I need to eventually tell him the truth somewhere down the line so I can just move the hell on, and he can release me from this invisible Spider-Man hold he has on me.

He is the last person I think of every night.

I wonder who he’s with now and whether he ever thinks of me and misses me like I miss him.

I’m sad, sad to my bones, a deep regretful sadness that I can’t shake.

No matter how hard I try. My seemingly normal existence and happiness is a stage show.

Not all the time. I am happy. I just feel an emptiness like something’s missing, a hole in my life, maybe similar to someone who grieves a person who has died, a mother who has lost a child.

Even when I am happy, there is an emptiness that somehow won’t go away.

And the memories. God, the memories. They haunt me.

My mind wanders constantly, imagining us together in bed, snuggled up, making love for hours and hours.

His tenderness, his adoration of me and my body.

He did love me when we were together, I know this for certain, it was just so long ago.

So why in the hell am I still in love with him after all this time?

Am I even in love with him? I don’t even know him.

I know my emotions are coming to a head because he’s due to touch down in Sydney anytime and I will, no doubt, see him.

I’m excited and terrified at the same time.

“Does Joshua still play polo?” I ask, feigning nonchalance.
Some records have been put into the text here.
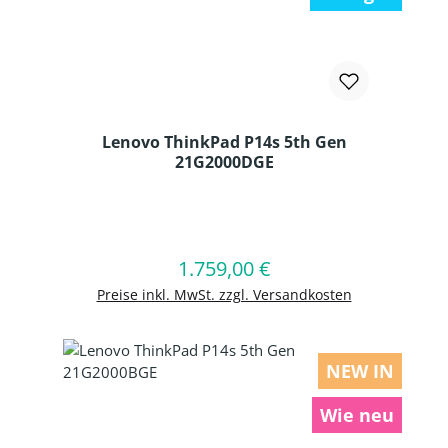
Lenovo ThinkPad P14s 5th Gen
21G2000DGE
Produkt Anzahl: Gib den gewünschten
1.759,00 €
Regulärer Preis:
In den Warenkorb
Preise inkl. MwSt. zzgl. Versandkosten
NEW IN
Wie neu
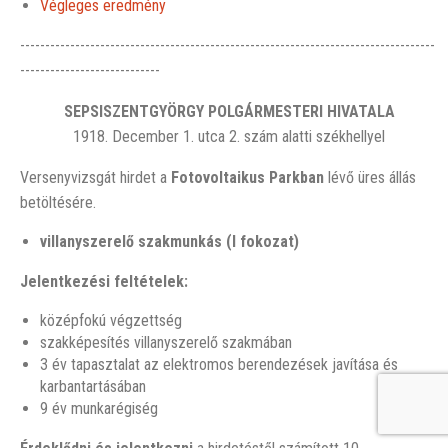
Végleges eredmény
-----------------------------------------------------------------------------------
----------------------------
SEPSISZENTGYÖRGY POLGÁRMESTERI HIVATALA
1918. December 1. utca 2. szám alatti székhellyel
Versenyvizsgát hirdet a
Fotovoltaikus Parkban
lévő üres állás
betöltésére.
villanyszerelő szakmunkás (I fokozat)
Jelentkezési feltételek:
középfokú végzettség
szakképesítés villanyszerelő szakmában
3 év tapasztalat az elektromos berendezések javítása és
karbantartásában
9 év munkarégiség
“Uh-huh, apparently he has a stables property, and his horses are worth millions.” I nod, disappointed by the answer. “His mother said he is also into kickboxing now.”

“Kickboxing?” I repeat as I frown. “That’s random.”

“Yes, I know.”

“What color did you say your dress is, Bridget?”

“White.”

“White!” I exclaim. “You can’t wear white.”

“Who cares.” She smiles. “I need to look hot. Josh might be bringing some hot guys to the wedding.”

“Haven’t we just been hearing all about Jeremy for the last hour?” Mum looks to the ceiling in frustration.

“Yeah, Jeremy Schmeremy.” She rolls her eyes. “You know my boyfriend’s a dick.”

We all laugh.

“I’ll drink to that.”

“Me too.” Mum laughs and we all clink coffee cups. “Hurry up and dump him already.”

Joshua

Sydney Airport, 5:23 p.m., Sunday

My private jet comes slowly to a halt on the tarmac. On board are Ben, my large South African bodyguard, Adrian, my personal assistant, eight computers with software, and a computer technician for each computer. The computer techs are all typical computer geeks.

“I have a large van and driver at your disposal,” I tell the lead tech-head.

“OK, that’s great.” He nods.

“You are all booked in at the Sheraton Hyde Park for the next three days until you all decide where you are staying. Stay in touch with Adrian with the details. The driver will pick you and the equipment up at 9:00 a.m. and take you to the office space we have hired.”

“Thanks, Mr. Stanton.”

“You all have company credit cards, just charge what you need.”

“Thank you, sir.”

Adrian and I wait as Ben picks up the car keys from the rental company. Ben is flicking through the pages of his iPad double-time.

“What the fuck are you doing there?” I frown as I look over Ben’s shoulder.